As Initiative presents to Metro Council, discussion about education element dominates
Metro councilors gave most of the Community Investment Initiative's initial plans a thumbs up Thursday, saying they were impressed with the work the group has put together in the past year.
Four members of the initiative's Leadership Council – Randy Miller, Joe Rodriguez, Burton Weast and Karen Williams – were at a Metro Council work session Thursday to get feedback from the elected officials on their initial plan.
Councilors seemed sold on the initiative's efforts to strengthen financing for infrastructure projects, streamline development in communities and improve transportation funding.
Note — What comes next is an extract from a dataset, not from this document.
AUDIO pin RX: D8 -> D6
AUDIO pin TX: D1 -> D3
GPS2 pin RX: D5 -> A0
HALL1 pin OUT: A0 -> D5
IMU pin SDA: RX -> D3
Weast, one of the co-chairs of the Leadership Council, spent about 20 minutes explaining the infrastructure aspects of the program, which prompted little discussion from the council.
But the initiative's proposal to look at education in the region drew mixed messages from councilors – some said go big, while others said go home.
Councilor Barbara Roberts said she was concerned about the education piece because it ignores what she said was a larger, systemic problem of education funding in Oregon.
In the wake of Measure 5, in particular, Roberts said the state's schools have gotten worse; meanwhile, several groups have come forth with proposals on how to solve a perceived education crisis.
Any discussion about education, she said, should involve conversations about funding.
To that, councilors Carlotta Collette and Shirley Craddick warned about Metro getting involved in something not in its bailiwick.
"Metro is often criticized for mission creep," Craddick said. "Funding for schools, I don't think that's something that's Metro's responsibility… We have such a huge need just for the infrastructure for roads and sewer systems and the other things Metro gets engaged with."
Collette said the Leadership Council – which was staffed by Metro but developed its plans independent of the regional government – was warned off of education early on.
"The education question can be answered," she said, "I just disagree that this is the group that needs to answer it."
That being said, the infrastructure element of education, Collette said, is something that could be addressed at a regional scale.
Leadership Council members were quick to emphasize that focus on infrastructure – buildings, classroom equipment, stuff that can be bought. They talked about looking at ways to use education resources across school district boundaries.
Rodriguez, a former superintendent of the Hillsboro School District, laid out a statistic to emphasize the scope of the initiative's look at education.
"There are 5,400 acres of K-12 land in the region, and about 1,000 of those acres are undeveloped," Rodriguez said. "What's going to happen in the future? What's the plan to go forward, build new schools and renovate the current schools?"
In a sense, the discussion underscores one of the key aspects of the investment initiative – despite it being its own entity that could go its own direction on policy pursuits, it's tied close enough to Metro that councilors are urging it to stay within the regional government's comfort zone.
As for the rest of the Leadership Council's endeavors, Metro councilors said they were impressed.
"I love what you were coming to do today, because I do think you've managed to look very broadly," Collette said. "I think it's a terrific assessment of what the needs are."